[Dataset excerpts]
BEGIN
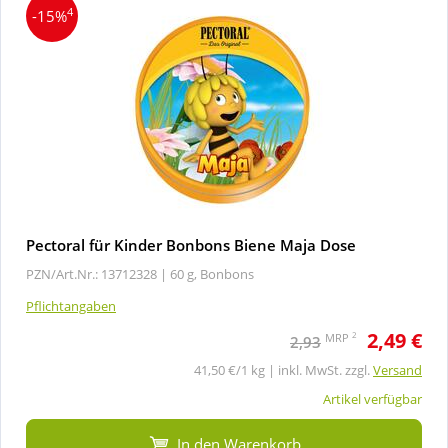
4
-15%
Pectoral für Kinder Bonbons Biene Maja Dose
PZN/Art.Nr.: 13712328 |
60 g, Bonbons
Pflichtangaben
2,49 €
2
MRP
2,93
41,50 €/1 kg | inkl. MwSt. zzgl.
Versand
Artikel verfügbar
In den Warenkorb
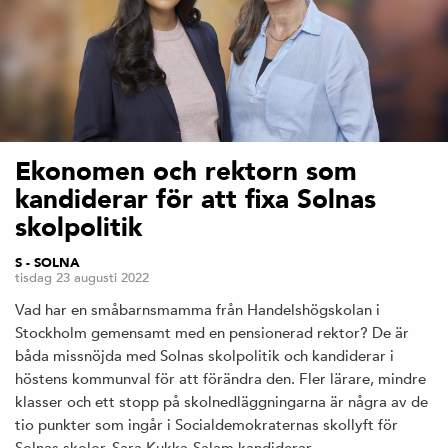
Ekonomen och rektorn som
kandiderar för att fixa Solnas
skolpolitik
S - SOLNA
tisdag 23 augusti 2022
Vad har en småbarnsmamma från Handelshögskolan i
Stockholm gemensamt med en pensionerad rektor? De är
båda missnöjda med Solnas skolpolitik och kandiderar i
höstens kommunval för att förändra den. Fler lärare, mindre
klasser och ett stopp på skolnedläggningarna är några av de
tio punkter som ingår i Socialdemokraternas skollyft för
Solnas skolor. Sara Kukka-Salam kandiderar…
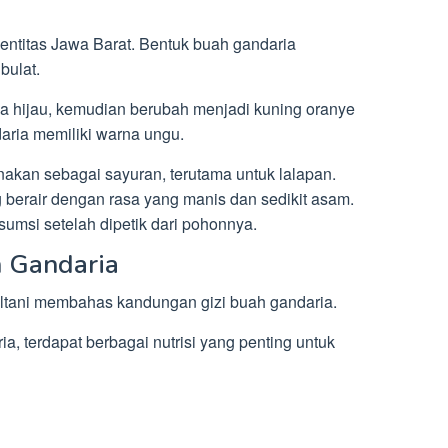
dentitas Jawa Barat. Bentuk buah gandaria
bulat.
 hijau, kemudian berubah menjadi kuning oranye
daria memiliki warna ungu.
akan sebagai sayuran, terutama untuk lalapan.
g berair dengan rasa yang manis dan sedikit asam.
umsi setelah dipetik dari pohonnya.
 Gandaria
ltani membahas kandungan gizi buah gandaria.
, terdapat berbagai nutrisi yang penting untuk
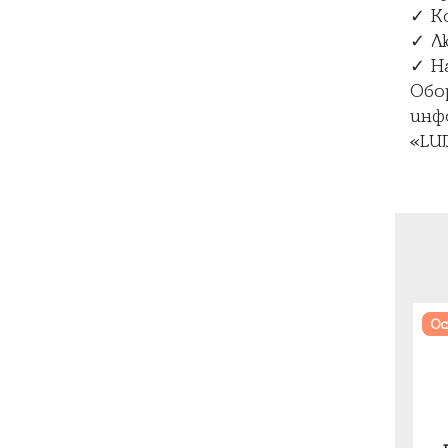
✓ К
✓ Л
✓ Н
Обо
инф
«LU
Ос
END
About this task = Repeat all of the records verbatim, leaving out the pictures.

Reply =
4
-15%
Pectoral für Kinder Bonbons Biene Maja Dose
PZN/Art.Nr.: 13712328 |
60 g, Bonbons
Pflichtangaben
2,49 €
2
MRP
2,93
41,50 €/1 kg | inkl. MwSt. zzgl.
Versand
Artikel verfügbar
In den Warenkorb
Ekonomen och rektorn som
kandiderar för att fixa Solnas
skolpolitik
S - SOLNA
tisdag 23 augusti 2022
Vad har en småbarnsmamma från Handelshögskolan i
Stockholm gemensamt med en pensionerad rektor? De är
båda missnöjda med Solnas skolpolitik och kandiderar i
höstens kommunval för att förändra den. Fler lärare, mindre
klasser och ett stopp på skolnedläggningarna är några av de
tio punkter som ingår i Socialdemokraternas skollyft för
Solnas skolor. Sara Kukka-Salam kandiderar…
dentitas Jawa Barat. Bentuk buah gandaria
bulat.
 hijau, kemudian berubah menjadi kuning oranye
daria memiliki warna ungu.
akan sebagai sayuran, terutama untuk lalapan.
g berair dengan rasa yang manis dan sedikit asam.
umsi setelah dipetik dari pohonnya.
 Gandaria
ltani membahas kandungan gizi buah gandaria.
, terdapat berbagai nutrisi yang penting untuk
✓ К
✓ Л
✓ Н
Обо
инф
«LU
Ос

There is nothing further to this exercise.